The Q of V

Iain Thomson writes:

" Let us return, finally, to the question of 'patricide' Michael
"raises. It could be argued that Heidegger's destruktion of the ontological
"tradition is itself, in the end (e.g. in 1973's Zaringen Seminar), an
"anamnetic attempt to clear away the impediments blocking our recall of the
"philosophical parricide of the ontological progenitor; Heidegger's work
"facilitates a recovery of the "parricide" [patraloian hypolabes] of "father
"Parmenides" [patros Parmenidou], as the "Xenos from Elea" in Plato's
"Sophist puts it [241d]? (I'd say that this recovery of the parricide is
"less a reinarnation than the reconnection of a broken lineage, the
"reassertion of a certain succession, perhaps of the 'right' to interpret
"the meaning(s) of the event.) And, appropriately, isn't Oedipus somehow
"present here, at the moment when Plato stages the primal scene of the
"ontological parricide (in this text from which Heidegger launches B&T)?
""Yes, it is plain even to *a blind man,* as they say" [241d].

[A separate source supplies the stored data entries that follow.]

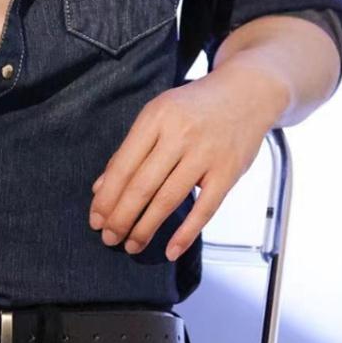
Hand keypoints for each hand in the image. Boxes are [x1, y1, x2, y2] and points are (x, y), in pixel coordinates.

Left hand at [87, 63, 288, 261]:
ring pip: (168, 200)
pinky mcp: (228, 173)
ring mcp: (205, 154)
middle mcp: (179, 135)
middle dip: (121, 217)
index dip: (106, 197)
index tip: (95, 218)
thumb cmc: (195, 106)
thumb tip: (102, 186)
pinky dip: (185, 233)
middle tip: (108, 238)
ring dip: (146, 228)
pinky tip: (169, 249)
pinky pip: (204, 209)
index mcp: (155, 117)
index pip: (123, 165)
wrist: (246, 92)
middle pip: (142, 185)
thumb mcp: (158, 114)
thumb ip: (131, 149)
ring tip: (131, 245)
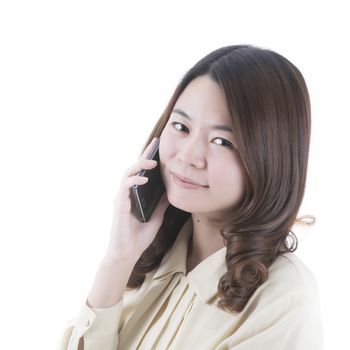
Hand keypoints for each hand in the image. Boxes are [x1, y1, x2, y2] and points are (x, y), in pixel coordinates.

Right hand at [106, 137, 169, 261]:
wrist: (128, 254)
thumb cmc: (139, 237)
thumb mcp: (156, 217)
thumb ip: (161, 204)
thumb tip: (170, 191)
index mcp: (135, 196)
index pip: (142, 174)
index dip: (148, 160)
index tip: (158, 148)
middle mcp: (127, 194)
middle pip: (134, 169)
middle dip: (144, 155)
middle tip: (155, 144)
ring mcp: (121, 198)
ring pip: (127, 174)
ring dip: (139, 165)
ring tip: (152, 161)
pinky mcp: (118, 205)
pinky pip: (124, 187)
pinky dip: (133, 181)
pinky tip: (144, 179)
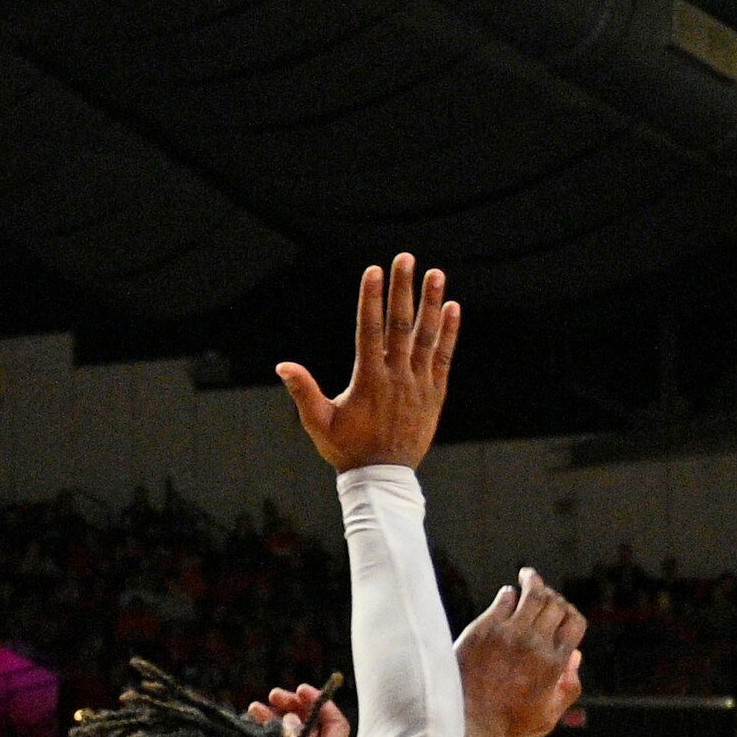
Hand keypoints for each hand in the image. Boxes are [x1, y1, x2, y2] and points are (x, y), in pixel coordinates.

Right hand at [248, 682, 351, 736]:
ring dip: (272, 716)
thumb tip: (290, 717)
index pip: (335, 723)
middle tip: (273, 695)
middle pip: (310, 723)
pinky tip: (249, 723)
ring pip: (287, 732)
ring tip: (254, 708)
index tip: (301, 690)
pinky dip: (261, 732)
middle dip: (292, 704)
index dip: (321, 702)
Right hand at [277, 255, 457, 473]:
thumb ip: (304, 392)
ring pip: (426, 336)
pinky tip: (453, 307)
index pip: (369, 330)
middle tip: (405, 258)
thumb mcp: (319, 423)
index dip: (371, 299)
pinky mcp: (435, 393)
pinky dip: (449, 332)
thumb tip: (283, 366)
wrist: (383, 478)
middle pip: (400, 325)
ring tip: (436, 274)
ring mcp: (418, 384)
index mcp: (368, 379)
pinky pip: (443, 357)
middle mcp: (396, 376)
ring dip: (431, 303)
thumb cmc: (347, 449)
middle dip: (402, 289)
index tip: (373, 271)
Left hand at [458, 567, 585, 736]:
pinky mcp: (485, 628)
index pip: (575, 623)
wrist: (464, 725)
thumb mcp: (547, 718)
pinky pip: (504, 598)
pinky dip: (510, 593)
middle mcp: (536, 644)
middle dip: (554, 598)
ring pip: (533, 594)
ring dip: (535, 582)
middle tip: (545, 595)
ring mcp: (510, 633)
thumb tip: (576, 657)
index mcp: (554, 664)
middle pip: (556, 605)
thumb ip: (569, 689)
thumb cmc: (505, 726)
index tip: (563, 613)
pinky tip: (507, 595)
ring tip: (529, 576)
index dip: (572, 615)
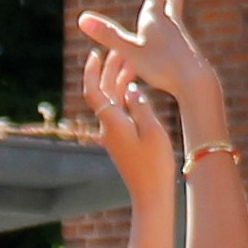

...or Tiresius, Homer, etc. I completely agree. And haven't
you just made the case for pricking down the Heideggerian text
for Reactionary/Fascist? as Marcuse, Habermas, Lowith, etc.

The conventional view sees in these plays
Sophocles' reactionism (the same sentiment as wrong-
headedly doomed Socrates) against an age of Apollonians,
whiz-kid types, clever men of business, sophist lawyers,
politicians, nouveaux, etc (read, Wiemer). A tension is set up btw
reason/modernity (the "Many are the wonders" speech in Antigone)
and the old time religion, the piety of "dancing the
sacred dances,...returning to the earth's navel stone"
and such; btw Oedipus-Tiresius, Creon-Antigone; to
overcome the curse on the house of Laius (Athens/Germany).
A vortex of violence, an holocaust, obliterates the self-confident,
sunlit, but unclean, Olympian man; and restores the pre-eminence of the
primitive gods, a piety of taboos, superstitutions, rituals, etc.
of the Colonus. So a pretty good fit allegorically as well, no?